> _Task objective_
Pick out every line in the items below that contains the string "économie", treating uppercase and lowercase letters as different.

Text extracted from pages:
▼

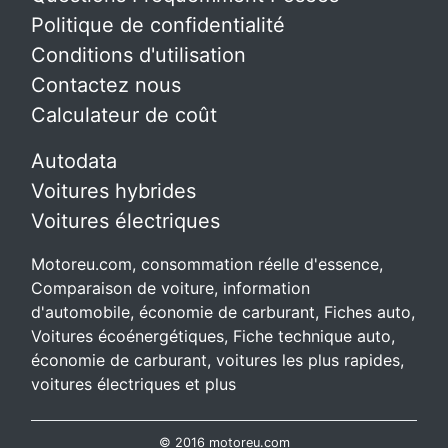
Politique de confidentialité
Conditions d'utilisation
Contactez nous
Calculateur de coût
Autodata
Voitures hybrides
Voitures électriques
Motoreu.com, consommation réelle d'essence,
Comparaison de voiture, information
d'automobile, économie de carburant, Fiches auto,
Voitures écoénergétiques, Fiche technique auto,
économie de carburant, voitures les plus rapides,
voitures électriques et plus
© 2016 motoreu.com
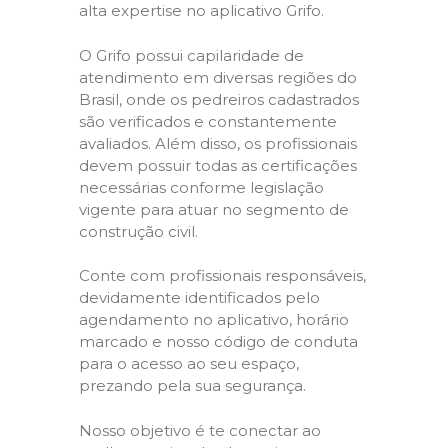
alta expertise no aplicativo Grifo.
O Grifo possui capilaridade de
atendimento em diversas regiões do
Brasil, onde os pedreiros cadastrados
são verificados e constantemente
avaliados. Além disso, os profissionais
devem possuir todas as certificações
necessárias conforme legislação
vigente para atuar no segmento de
construção civil.
Conte com profissionais responsáveis,
devidamente identificados pelo
agendamento no aplicativo, horário
marcado e nosso código de conduta
para o acesso ao seu espaço,
prezando pela sua segurança.
Nosso objetivo é te conectar ao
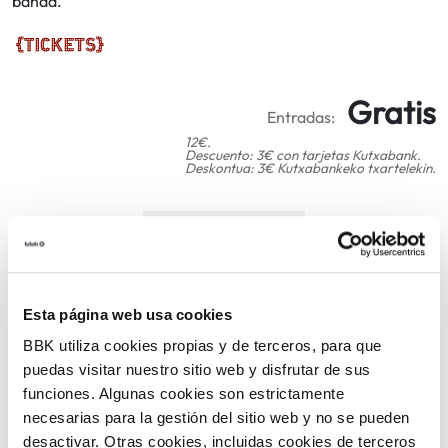
banda.
Gratis
Entradas:
12€.
Descuento: 3€ con tarjetas Kutxabank.
Deskontua: 3€ Kutxabankeko txartelekin.
COMPARTIR
VOLVER
Esta página web usa cookies
BBK utiliza cookies propias y de terceros, para que
puedas visitar nuestro sitio web y disfrutar de sus
TEMÁTICAS
funciones. Algunas cookies son estrictamente
necesarias para la gestión del sitio web y no se pueden
desactivar. Otras cookies, incluidas cookies de terceros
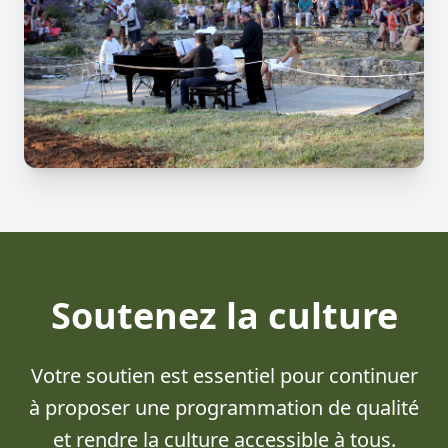
Soutenez la culture
Votre soutien est essentiel pour continuer
à proposer une programmation de qualité
et rendre la culture accessible à tous.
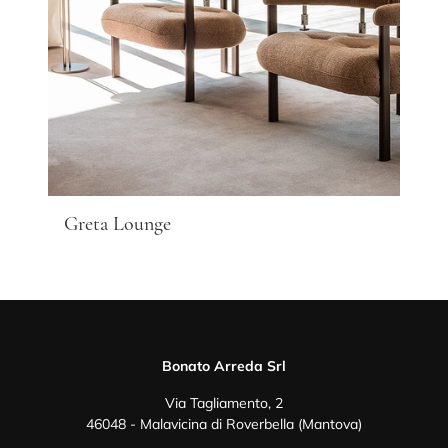
Greta Lounge
Bonato Arreda Srl
Via Tagliamento, 2
46048 - Malavicina di Roverbella (Mantova)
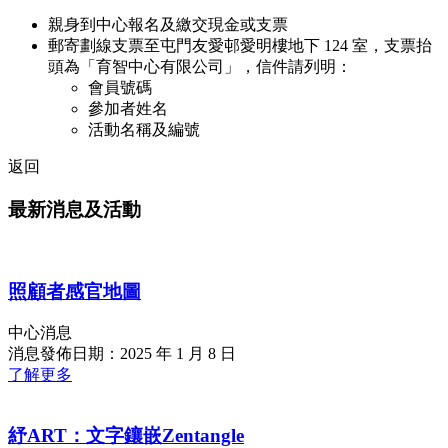
親身到中心報名及繳交現金或支票
郵寄劃線支票至屯門友愛邨愛明樓地下 124 室，支票抬
頭為「育智中心有限公司」，信件請列明：
會員號碼
參加者姓名
活動名稱及編號
返回
最新消息及活動
照顧者感官地圖
中心消息
消息發佈日期：2025 年 1 月 8 日
了解更多
紓ART：文字鑲嵌Zentangle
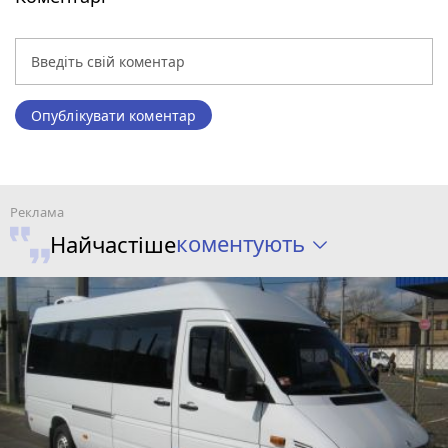
Опублікувати коментар
коментують
Найчастіше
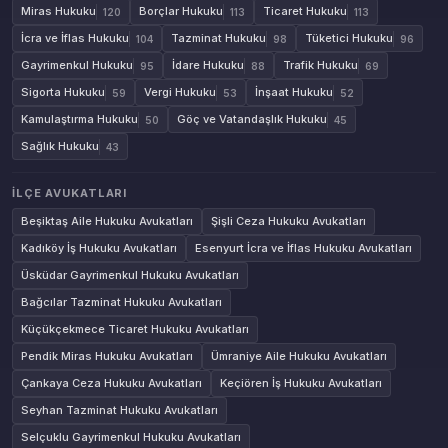
Miras Hukuku
Borçlar Hukuku
Ticaret Hukuku
120
113
113
İcra ve İflas Hukuku
Tazminat Hukuku
Tüketici Hukuku
104
98
96
Gayrimenkul Hukuku
İdare Hukuku
Trafik Hukuku
95
88
69
Sigorta Hukuku
Vergi Hukuku
İnşaat Hukuku
59
53
52
Kamulaştırma Hukuku
Göç ve Vatandaşlık Hukuku
50
45
Sağlık Hukuku
43
İLÇE AVUKATLARI
Beşiktaş Aile Hukuku Avukatları
Şişli Ceza Hukuku Avukatları
Kadıköy İş Hukuku Avukatları
Esenyurt İcra ve İflas Hukuku Avukatları
Üsküdar Gayrimenkul Hukuku Avukatları
Bağcılar Tazminat Hukuku Avukatları
Küçükçekmece Ticaret Hukuku Avukatları
Pendik Miras Hukuku Avukatları
Ümraniye Aile Hukuku Avukatları
Çankaya Ceza Hukuku Avukatları
Keçiören İş Hukuku Avukatları
Seyhan Tazminat Hukuku Avukatları
Selçuklu Gayrimenkul Hukuku Avukatları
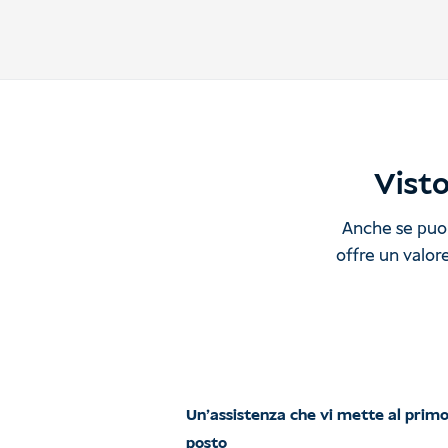
Visto
Anche se puoi 
offre un valore
Un'assistenza che vi mette al prim
posto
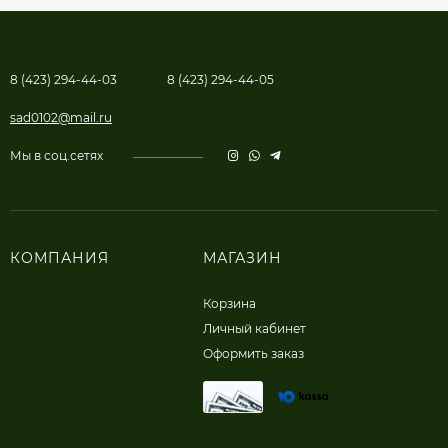
8 (423) 294-44-03
8 (423) 294-44-05
sad0102@mail.ru
Мы в соц.сетях
КОМПАНИЯ
МАГАЗИН
Корзина
Личный кабинет
Оформить заказ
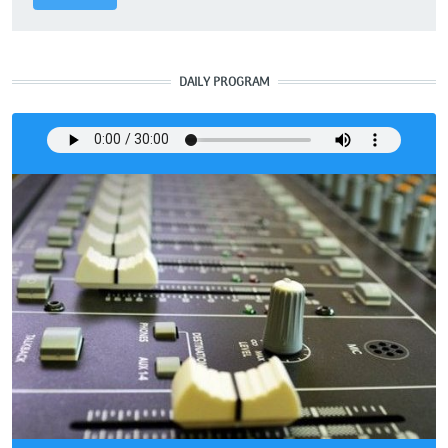
DAILY PROGRAM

▲

> _Reply to the task_
d'automobile, économie de carburant, Fiches auto,
économie de carburant, voitures les plus rapides,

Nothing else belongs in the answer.